Did even one of you consider the ethics of trying to destroy Friedman's career as a cynical means to your desired end of harming Bernie's election prospects? What you have done is an unethical abuse of power and status for the most unseemly of goals -- political advantage.
One of the reasons we can be so confident that any deposition and document discovery request revealing the Gang of 4 and Krugman's contemporaneous notes would be so shocking is that a journalist has gotten into the fray and tried to bail out the Gang of 4 and Krugman. She did not understand that she was actually damning both by checking with the Gang of 4 on what work they actually did before launching their public smear campaign. She reported on the sole basis for the Gang of 4's smear: "This was not because they reran the numbers, to be fair, but because they seem far-fetched."
I will take this slowly for the benefits of journalists who wish to write about this subject. That sentence condemns the Gang of 4 and Krugman. Note that her effort at "fair[ness]" lasted exactly one clause. You can condemn a study without having rerun the numbers if (a) the researcher gimmicked the inputs or (b) used a bogus model. As I noted in my first column on this subject many of us would agree that the standard macro models are grossly unreliable. But that is not what the Gang of 4 and Krugman are asserting, for Friedman used the same models that the five smearers embrace.
That leaves us with two sources of criticism. Data entry and computational errors are one source, but there is no suggestion that the Gang of 4 and Krugman have done the analysis necessary to discover such errors. They do not assert any such error.

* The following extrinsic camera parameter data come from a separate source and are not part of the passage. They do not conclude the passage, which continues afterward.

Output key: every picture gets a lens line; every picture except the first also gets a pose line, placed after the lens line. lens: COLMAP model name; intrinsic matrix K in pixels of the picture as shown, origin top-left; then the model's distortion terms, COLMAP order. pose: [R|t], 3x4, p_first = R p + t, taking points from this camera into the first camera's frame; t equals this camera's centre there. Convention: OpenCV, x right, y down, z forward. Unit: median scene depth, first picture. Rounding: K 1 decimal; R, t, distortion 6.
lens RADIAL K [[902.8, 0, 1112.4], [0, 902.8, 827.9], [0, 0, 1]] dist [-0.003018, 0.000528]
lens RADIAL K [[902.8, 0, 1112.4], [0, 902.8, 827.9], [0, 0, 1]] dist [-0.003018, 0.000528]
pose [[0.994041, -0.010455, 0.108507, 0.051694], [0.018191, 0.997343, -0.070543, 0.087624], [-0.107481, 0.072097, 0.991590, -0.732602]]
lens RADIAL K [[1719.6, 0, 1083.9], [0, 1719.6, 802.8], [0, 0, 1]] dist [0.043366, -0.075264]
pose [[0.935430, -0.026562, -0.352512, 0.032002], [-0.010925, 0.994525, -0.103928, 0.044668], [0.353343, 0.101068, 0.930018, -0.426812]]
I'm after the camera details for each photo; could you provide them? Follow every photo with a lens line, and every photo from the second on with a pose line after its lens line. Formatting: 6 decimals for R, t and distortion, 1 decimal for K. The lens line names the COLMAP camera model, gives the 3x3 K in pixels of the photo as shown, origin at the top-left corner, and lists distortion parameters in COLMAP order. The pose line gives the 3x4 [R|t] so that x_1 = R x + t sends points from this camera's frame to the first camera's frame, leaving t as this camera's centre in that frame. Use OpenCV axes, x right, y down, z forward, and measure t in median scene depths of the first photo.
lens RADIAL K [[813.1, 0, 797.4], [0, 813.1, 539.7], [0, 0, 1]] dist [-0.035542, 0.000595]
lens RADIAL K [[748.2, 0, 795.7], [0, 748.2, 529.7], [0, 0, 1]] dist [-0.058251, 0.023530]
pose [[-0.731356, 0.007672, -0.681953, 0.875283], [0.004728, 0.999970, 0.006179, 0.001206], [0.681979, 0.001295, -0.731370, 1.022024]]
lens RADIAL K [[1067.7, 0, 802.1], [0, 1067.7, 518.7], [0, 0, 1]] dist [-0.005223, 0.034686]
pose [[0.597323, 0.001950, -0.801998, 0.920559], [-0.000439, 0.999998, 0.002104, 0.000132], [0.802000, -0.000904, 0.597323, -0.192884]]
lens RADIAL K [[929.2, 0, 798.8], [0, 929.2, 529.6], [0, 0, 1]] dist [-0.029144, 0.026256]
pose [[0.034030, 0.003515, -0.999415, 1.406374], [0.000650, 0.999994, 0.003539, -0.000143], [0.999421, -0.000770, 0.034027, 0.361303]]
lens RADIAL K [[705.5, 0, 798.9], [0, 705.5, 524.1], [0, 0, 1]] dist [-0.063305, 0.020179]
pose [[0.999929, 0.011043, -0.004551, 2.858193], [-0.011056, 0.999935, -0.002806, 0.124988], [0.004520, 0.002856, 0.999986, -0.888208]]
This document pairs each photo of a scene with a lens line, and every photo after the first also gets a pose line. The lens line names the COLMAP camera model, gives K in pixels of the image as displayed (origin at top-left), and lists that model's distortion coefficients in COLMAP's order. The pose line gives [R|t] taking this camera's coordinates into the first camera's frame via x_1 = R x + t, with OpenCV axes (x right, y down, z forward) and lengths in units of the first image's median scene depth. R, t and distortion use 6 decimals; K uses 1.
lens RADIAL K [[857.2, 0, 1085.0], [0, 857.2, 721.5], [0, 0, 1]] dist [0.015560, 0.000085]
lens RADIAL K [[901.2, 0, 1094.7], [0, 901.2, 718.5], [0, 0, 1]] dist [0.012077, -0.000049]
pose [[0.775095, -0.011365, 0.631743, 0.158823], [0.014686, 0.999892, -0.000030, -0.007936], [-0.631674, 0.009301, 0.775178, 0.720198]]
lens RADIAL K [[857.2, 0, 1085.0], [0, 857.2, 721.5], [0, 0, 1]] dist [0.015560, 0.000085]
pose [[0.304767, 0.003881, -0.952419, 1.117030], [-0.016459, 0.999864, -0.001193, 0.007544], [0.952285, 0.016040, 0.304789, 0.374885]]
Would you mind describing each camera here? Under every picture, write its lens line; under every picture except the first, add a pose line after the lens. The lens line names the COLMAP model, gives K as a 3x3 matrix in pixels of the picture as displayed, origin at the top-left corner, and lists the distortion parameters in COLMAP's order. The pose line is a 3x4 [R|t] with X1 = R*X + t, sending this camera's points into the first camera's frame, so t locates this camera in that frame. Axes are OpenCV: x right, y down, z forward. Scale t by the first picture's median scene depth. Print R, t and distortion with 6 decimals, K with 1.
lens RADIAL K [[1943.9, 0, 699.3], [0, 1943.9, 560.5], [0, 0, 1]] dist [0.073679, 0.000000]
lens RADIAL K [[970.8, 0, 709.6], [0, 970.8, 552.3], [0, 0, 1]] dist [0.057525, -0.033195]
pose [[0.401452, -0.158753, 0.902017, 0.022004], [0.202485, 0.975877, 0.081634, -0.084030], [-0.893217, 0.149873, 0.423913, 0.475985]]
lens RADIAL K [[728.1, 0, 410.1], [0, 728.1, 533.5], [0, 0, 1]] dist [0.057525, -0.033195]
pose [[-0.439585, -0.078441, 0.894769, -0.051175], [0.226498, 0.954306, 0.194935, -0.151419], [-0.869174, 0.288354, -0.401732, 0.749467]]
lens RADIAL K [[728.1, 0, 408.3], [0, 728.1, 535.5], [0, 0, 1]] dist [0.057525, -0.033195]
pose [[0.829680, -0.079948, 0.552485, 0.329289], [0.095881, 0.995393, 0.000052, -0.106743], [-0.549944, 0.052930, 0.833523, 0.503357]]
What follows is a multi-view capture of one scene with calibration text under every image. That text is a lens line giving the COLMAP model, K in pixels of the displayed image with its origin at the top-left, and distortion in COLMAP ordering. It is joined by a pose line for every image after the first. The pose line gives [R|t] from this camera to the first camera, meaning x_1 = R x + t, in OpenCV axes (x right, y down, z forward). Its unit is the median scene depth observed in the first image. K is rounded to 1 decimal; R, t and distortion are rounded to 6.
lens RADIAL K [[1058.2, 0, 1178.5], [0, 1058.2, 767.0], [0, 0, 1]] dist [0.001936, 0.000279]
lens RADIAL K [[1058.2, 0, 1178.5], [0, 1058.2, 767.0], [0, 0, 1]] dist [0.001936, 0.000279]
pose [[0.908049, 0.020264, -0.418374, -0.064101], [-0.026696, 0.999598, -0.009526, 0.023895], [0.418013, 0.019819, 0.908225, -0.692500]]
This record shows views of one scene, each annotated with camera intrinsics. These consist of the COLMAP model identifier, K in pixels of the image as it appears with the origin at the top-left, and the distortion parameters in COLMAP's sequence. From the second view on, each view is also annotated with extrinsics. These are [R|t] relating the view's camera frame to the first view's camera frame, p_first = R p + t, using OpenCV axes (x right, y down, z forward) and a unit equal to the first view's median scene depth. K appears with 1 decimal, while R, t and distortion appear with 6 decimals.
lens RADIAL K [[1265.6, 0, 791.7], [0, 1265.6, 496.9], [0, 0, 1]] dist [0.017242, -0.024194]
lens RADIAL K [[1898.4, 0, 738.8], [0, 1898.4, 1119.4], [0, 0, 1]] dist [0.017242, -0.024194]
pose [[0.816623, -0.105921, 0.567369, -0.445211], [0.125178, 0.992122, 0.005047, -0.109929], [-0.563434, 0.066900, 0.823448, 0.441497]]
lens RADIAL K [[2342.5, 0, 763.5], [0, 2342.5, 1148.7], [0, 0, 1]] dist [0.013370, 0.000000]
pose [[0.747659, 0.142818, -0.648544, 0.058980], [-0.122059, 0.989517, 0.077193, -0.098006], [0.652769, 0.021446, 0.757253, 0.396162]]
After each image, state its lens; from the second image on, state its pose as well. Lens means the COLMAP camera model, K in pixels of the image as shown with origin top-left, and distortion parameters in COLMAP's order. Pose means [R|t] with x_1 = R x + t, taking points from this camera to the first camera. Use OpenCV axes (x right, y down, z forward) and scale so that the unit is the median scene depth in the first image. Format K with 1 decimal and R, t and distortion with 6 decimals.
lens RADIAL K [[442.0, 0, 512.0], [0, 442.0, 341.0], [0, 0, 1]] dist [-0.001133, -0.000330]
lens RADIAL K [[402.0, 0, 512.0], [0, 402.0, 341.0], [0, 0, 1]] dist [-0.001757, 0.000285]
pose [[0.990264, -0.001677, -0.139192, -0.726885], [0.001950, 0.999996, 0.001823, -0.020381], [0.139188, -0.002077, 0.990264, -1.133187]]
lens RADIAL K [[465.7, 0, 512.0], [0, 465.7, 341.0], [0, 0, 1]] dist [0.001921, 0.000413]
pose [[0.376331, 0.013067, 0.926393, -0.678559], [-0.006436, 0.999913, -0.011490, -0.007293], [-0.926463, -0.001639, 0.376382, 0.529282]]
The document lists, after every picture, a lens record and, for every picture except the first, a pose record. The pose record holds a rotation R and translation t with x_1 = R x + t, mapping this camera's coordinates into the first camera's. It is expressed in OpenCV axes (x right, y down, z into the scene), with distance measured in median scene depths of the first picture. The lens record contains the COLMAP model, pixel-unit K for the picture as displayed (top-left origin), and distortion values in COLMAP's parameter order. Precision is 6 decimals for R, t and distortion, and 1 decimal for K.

The remaining source of criticism would be that Friedman gamed his inputs. He could, for example, have put in a fiscal multiplier vastly larger than economists such as the Gang of 4 and Krugman believe exists. That is not, however, their criticism. It isn't for two reasons. First, several of the economists involved are not expert in the debate about proper multipliers. Second, the economists involved that are most expert on multipliers have been arguing for years that the multipliers are substantial, and arguably larger than those that Friedman used in his study.
What an economist cannot do is what the Gang of 4 and Krugman have done: I have no problem with your inputs, your model, or your math -- but I hate your results so I'm going to abuse my status to smear and try to destroy you and the candidate I oppose. Reread the journalist's sentence that unintentionally condemns the Gang of 4 and Krugman: "This was not because they reran the numbers, to be fair, but because they seem far-fetched." Focus on the second (vague) misuse of the word "they." You can complain about inputs on the basis that they "are" (not "seem") "far-fetched" -- i.e., contrary to the known facts about multipliers. There is a critical difference between inputs to and outputs from a model. You cannot dismiss a study just because the outputs "seem far-fetched" -- and you certainly can't smear the economist on the basis of your "priors" about what those outputs would be. Your contrary priors, after all, have just been falsified by the model. The phrase "seems far-fetched" is a statement of the Gang of 4 and Krugman's "priors" -- priors that were implicitly falsified by Friedman's study.